■ SUPPLIED INFORMATION
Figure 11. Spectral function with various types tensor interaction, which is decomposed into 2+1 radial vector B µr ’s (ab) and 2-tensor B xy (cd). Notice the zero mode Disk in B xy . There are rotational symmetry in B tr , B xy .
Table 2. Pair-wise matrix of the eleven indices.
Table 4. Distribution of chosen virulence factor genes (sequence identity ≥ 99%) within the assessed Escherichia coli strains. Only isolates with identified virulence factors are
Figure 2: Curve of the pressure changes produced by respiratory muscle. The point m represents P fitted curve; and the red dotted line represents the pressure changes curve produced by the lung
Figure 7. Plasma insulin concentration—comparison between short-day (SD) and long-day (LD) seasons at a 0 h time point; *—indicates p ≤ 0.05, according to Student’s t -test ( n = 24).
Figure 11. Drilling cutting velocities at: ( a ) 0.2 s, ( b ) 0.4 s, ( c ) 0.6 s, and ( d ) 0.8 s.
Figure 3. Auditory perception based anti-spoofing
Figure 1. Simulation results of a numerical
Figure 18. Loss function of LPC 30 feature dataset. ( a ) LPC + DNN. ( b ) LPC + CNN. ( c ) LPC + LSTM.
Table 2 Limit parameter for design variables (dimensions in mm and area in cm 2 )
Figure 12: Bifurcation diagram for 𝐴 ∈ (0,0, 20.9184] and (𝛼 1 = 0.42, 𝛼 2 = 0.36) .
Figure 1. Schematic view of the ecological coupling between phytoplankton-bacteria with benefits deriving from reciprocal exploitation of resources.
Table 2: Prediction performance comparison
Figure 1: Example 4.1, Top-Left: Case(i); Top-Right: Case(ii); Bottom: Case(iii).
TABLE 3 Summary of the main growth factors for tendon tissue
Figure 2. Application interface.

■ TASK ITEM
Send back all the records above word for word.

■ TASK RESPONSE
Figure 11. Spectral function with various types tensor interaction, which is decomposed into 2+1 radial vector B µr ’s (ab) and 2-tensor B xy (cd). Notice the zero mode Disk in B xy . There are rotational symmetry in B tr , B xy .
Table 2. Pair-wise matrix of the eleven indices.
Table 4. Distribution of chosen virulence factor genes (sequence identity ≥ 99%) within the assessed Escherichia coli strains. Only isolates with identified virulence factors are
Figure 2: Curve of the pressure changes produced by respiratory muscle. The point m represents P fitted curve; and the red dotted line represents the pressure changes curve produced by the lung
Figure 7. Plasma insulin concentration—comparison between short-day (SD) and long-day (LD) seasons at a 0 h time point; *—indicates p ≤ 0.05, according to Student’s t -test ( n = 24).
Figure 11. Drilling cutting velocities at: ( a ) 0.2 s, ( b ) 0.4 s, ( c ) 0.6 s, and ( d ) 0.8 s.
Figure 3. Auditory perception based anti-spoofing
Figure 1. Simulation results of a numerical
Figure 18. Loss function of LPC 30 feature dataset. ( a ) LPC + DNN. ( b ) LPC + CNN. ( c ) LPC + LSTM.
Table 2 Limit parameter for design variables (dimensions in mm and area in cm 2 )
Figure 12: Bifurcation diagram for 𝐴 ∈ (0,0, 20.9184] and (𝛼 1 = 0.42, 𝛼 2 = 0.36) .
Figure 1. Schematic view of the ecological coupling between phytoplankton-bacteria with benefits deriving from reciprocal exploitation of resources.
Table 2: Prediction performance comparison
Figure 1: Example 4.1, Top-Left: Case(i); Top-Right: Case(ii); Bottom: Case(iii).
TABLE 3 Summary of the main growth factors for tendon tissue
Figure 2. Application interface.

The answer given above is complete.